Juvenile Flycatchers

Juvenile FlycatchersA pair of juvenile Flycatchers in the high Uintas, Utah – D200, tripod mounted, f6.3, 1/90, ISO 500, 200-400mm VR with 1.4x TC at 400mm, natural light

In August of 2009 I had the pleasure of going camping in the high Uintas near Christmas Meadows. The campsite was a dream, it was quiet, graced with tall trees, a bank of willows near the water and the sound of the river gurgling nearby. The views of the nearby mountain peaks were delightful.

Near the camp site one afternoon I could hear tiny peeping sounds in the pines and I went to investigate, the sweet calls were coming from these juvenile Flycatchers. I must admit my ID skills with some species of Flycatchers are abysmal. An adult did come into to feed these juveniles but it was silent thus I did not hear its call, which can be used to ID flycatchers.

I quickly got my camera gear, mounted it on my tripod and hoped to get some decent images even though the juveniles were staying well under the canopy of the trees, the light wasn’t the brightest nor was I able to get the light behind me but I am still satisfied with the images I took that day.

The pinkish background in this image was created by sunlight on a rusty colored, dying pine bough in the distance.

Juvenile FlycatchersVertical image of a pair of juvenile Flycatchers in the high Uintas, Utah – D200, tripod mounted, f6.3, 1/90, ISO 500, 200-400mm VR with 1.4x TC at 400mm, natural light

I really like the unique color of the background in these photos and I’m glad that I created these images despite the challenges of the light, setting and very slow shutter speeds. I would never have been able to get sharp images of these birds handheld at 1/90. Having a sturdy tripod can make a huge difference.
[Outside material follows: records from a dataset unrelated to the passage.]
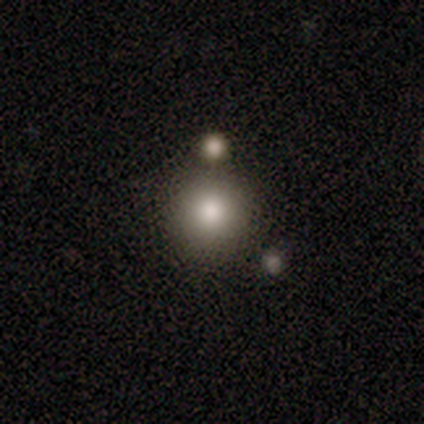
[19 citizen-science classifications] Q: Smooth or featured?
A: smooth (100%)
Q: How rounded?
A: round (89%); runner-up: in between (5%)
Q: Merging?
A: none (89%); runner-up: minor disturbance (5%)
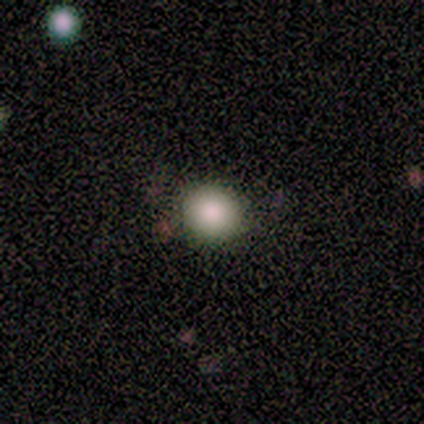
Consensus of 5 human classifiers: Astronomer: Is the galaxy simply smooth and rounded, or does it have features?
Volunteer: smooth — 100%.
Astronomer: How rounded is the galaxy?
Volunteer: round — 100%.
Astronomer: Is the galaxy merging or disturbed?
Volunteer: none — 100%.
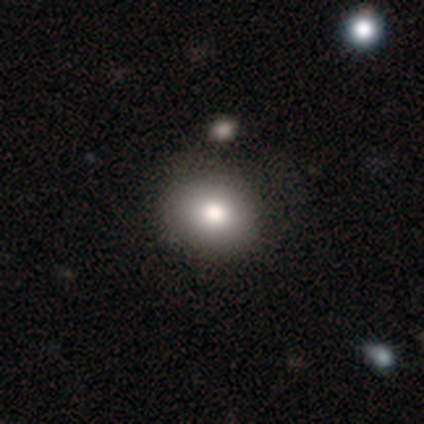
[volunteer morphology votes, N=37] Smooth or featured: smooth — 97% (featured or disk — 3%)
How rounded: round — 58% (in between — 42%)
Merging: none — 49% (merger — 14%)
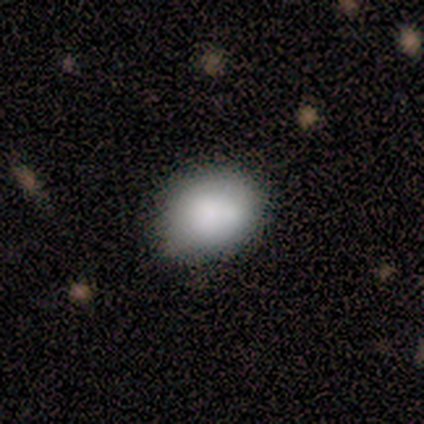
Smooth or featured? smooth (80%)
How rounded? round (50%, tied with in between)
Merging? none (100%)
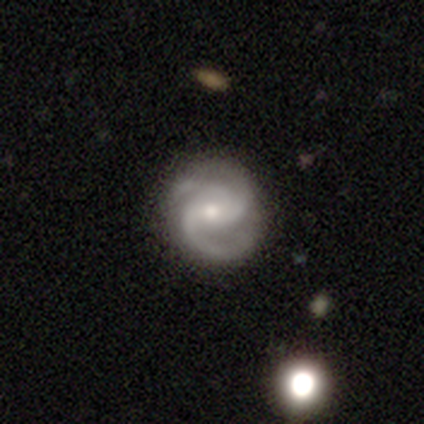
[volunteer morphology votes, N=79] This appears to be a featured or disk galaxy (89%) with no bar (51%), 2 (54%) medium (65%) spiral arms (100%) and a moderate central bulge (62%). Merging: none (51%).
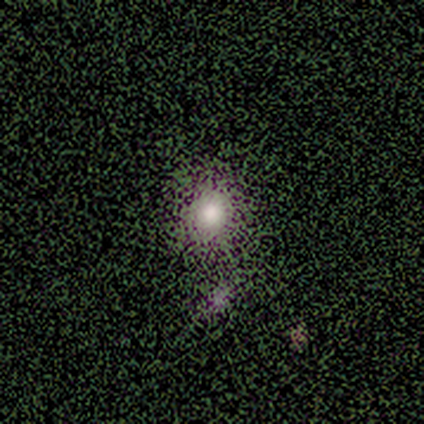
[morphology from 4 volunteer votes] Smooth or featured? smooth (100%)
How rounded? round (50%, tied with in between)
Merging? none (75%)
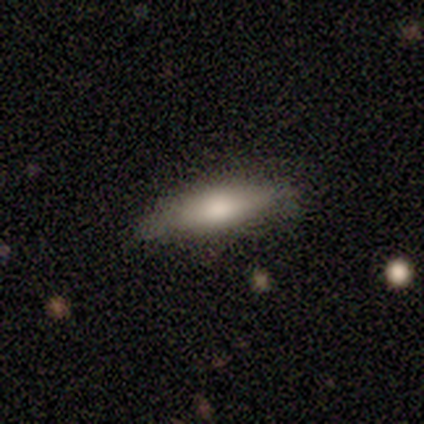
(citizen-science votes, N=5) Overall: smooth (60%; featured or disk 40%). How rounded: cigar-shaped (67%; in between 33%). Merging: none (100%).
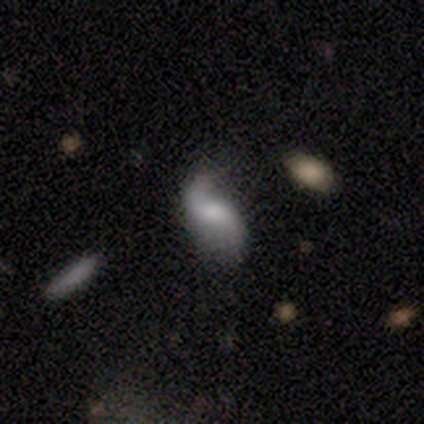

Juvenile Flycatcher with pine beetleJuvenile Flycatcher with a pine beetle, high Uintas, Utah – D200, tripod mounted, f6.3, 1/180, ISO 500, 200-400mm VR with 1.4x TC at 400mm, natural light

The juvenile flycatchers were being fed by the adult but they were also foraging in the pines on their own, I am not as happy with the quality of the image above compared to the two photos with the pinkish backgrounds but I rather enjoyed seeing this little flycatcher catch and eat the pine beetle in its bill.  Pine beetles are causing enormous damage to the forests of the west.

I am hoping to improve my flycatcher ID skills so that if I ever am met with a similar situation I will be able to ID the species.

Mia

One Comment

  1. Chuck Gangas November 8, 2010 at 3:07 pm

    Mia-Lovely story to go with these three wonderful images. Really nice job of capturing these images with a total lack of noise in this light at ISO 500.